■ What to produce:
From the listing below, copy out every line that contains the string "lens".

■ Given information:
Segment Open
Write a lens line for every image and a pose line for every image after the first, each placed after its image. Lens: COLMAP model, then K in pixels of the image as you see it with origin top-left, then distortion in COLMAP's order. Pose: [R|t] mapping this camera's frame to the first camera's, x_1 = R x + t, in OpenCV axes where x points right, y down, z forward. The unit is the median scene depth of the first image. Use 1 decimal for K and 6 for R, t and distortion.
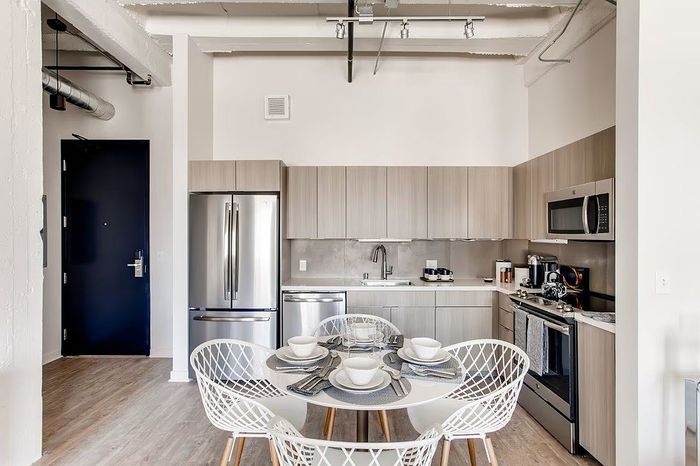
lens RADIAL K [[354.7, 0, 348.4], [0, 354.7, 238.7], [0, 0, 1]] dist [-0.000667, 0.001271]
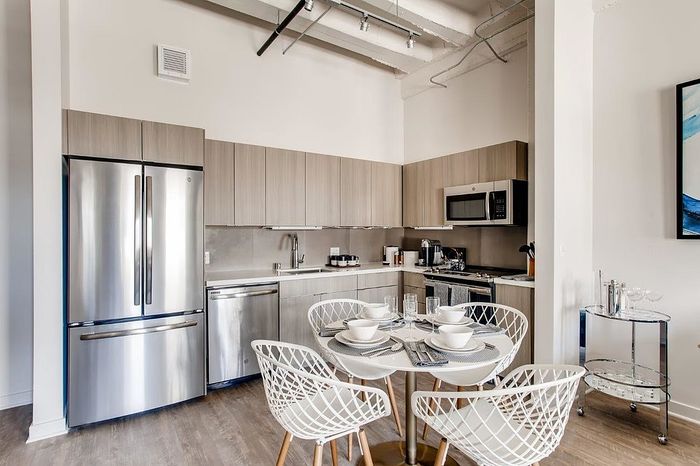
lens RADIAL K [[359.7, 0, 350.0], [0, 359.7, 233.0], [0, 0, 1]] dist [0.002617, 0.000982]
pose [[0.829384, -0.005659, 0.558650, -0.374324], [0.007853, 0.999968, -0.001529, 0.023950], [-0.558624, 0.005655, 0.829402, 0.116163]]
Segment Closed
■ Response to this exercise:
Write a lens line for every image and a pose line for every image after the first, each placed after its image. Lens: COLMAP model, then K in pixels of the image as you see it with origin top-left, then distortion in COLMAP's order. Pose: [R|t] mapping this camera's frame to the first camera's, x_1 = R x + t, in OpenCV axes where x points right, y down, z forward. The unit is the median scene depth of the first image. Use 1 decimal for K and 6 for R, t and distortion.
lens RADIAL K [[354.7, 0, 348.4], [0, 354.7, 238.7], [0, 0, 1]] dist [-0.000667, 0.001271]
lens RADIAL K [[359.7, 0, 350.0], [0, 359.7, 233.0], [0, 0, 1]] dist [0.002617, 0.000982]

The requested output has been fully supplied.